Meal: Breakfast at Al Doge Beato Hotel (Sept. 6, 2009)

  • Included: croissants, rolls, butter, jam, nutella, juice, and tea
  • Overall thoughts: it was great to have the breakfast included in the hotel.  We missed it our first morning because we were out and about so early.  It was much better than paying €5+ for a smaller croissant and a bottle of juice! 

Breakfast in Venice

 Meal: Lunch at Hostaria Galileo (Sept. 6, 2009)

What we ordered:
(1) half liter of house white wine – €8
(2) tagliatelle with shrimp and zucchini – about €12
(3) fried calamari – about €12

Hostaria Galieo, Venice, Italy

  • Price: $$ – a bit expensive for small portions, but it wasn’t bad.
  • Overall thoughts: the food was delicious and the are was tucked away from the main tourist route.  

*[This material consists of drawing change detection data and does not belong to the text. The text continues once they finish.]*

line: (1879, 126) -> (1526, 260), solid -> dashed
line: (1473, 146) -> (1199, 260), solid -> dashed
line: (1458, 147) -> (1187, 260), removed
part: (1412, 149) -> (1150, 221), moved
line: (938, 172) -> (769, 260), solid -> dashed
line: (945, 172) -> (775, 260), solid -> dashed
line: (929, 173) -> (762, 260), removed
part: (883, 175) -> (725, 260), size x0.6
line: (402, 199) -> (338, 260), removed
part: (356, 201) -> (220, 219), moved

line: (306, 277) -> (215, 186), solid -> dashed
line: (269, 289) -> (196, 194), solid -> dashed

Meal: Dinner at Hotel Principe (Sept. 6, 2009) – the engagement dinner!

  • What we ordered:
    (1) bottle of Prosecco
    (2) sliced raw fish seasoned with oil and Sicilian citrus fruits
    (3) pappardelle du funghi porcini (pappardelle with porcini mushrooms)
    (4) riccioli di grano duro con asparagi di bassano capesante nostrane (homemade pasta with scallops and asparagus) 
    (5) tortino caldo al cioccolato con crema alla vaniglia (warm chocolate cake with vanilla ice cream)

Hotel Principe, Venice, Italy

  • Price: $$-$$$: I didn’t write down pricing information, but made some guesses in my notes (maybe around €15 for the appetizer and each entree).  
  • Overall thoughts: Another great view, if you aren’t trying to stay away from restaurants on the Grand Canal.  I think the raw fish appetizer was salmon, and it was fresh and tart (from the citrus).  It satisfied my “sushi craving” during the Italy portion of our trip!  The homemade pastas surpassed my expectations and the unusual combinations (scallops and asparagus!) played with our tastebuds.  It was a great way to celebrate our engagement!

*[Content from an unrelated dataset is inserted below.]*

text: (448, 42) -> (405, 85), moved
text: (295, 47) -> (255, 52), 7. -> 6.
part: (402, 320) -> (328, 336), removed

Our next trip to Venice will feature similar foods (fresh seafood being the main objective), but more attention will be paid to choosing the restaurants.  I wish I had a better memory of my thoughts on the food, but luckily my journal provided some insight and brought me back to Venice for a few moments.  My stomach cannot wait to get back to Venice to experience some of the best seafood and pastas that it has ever tasted!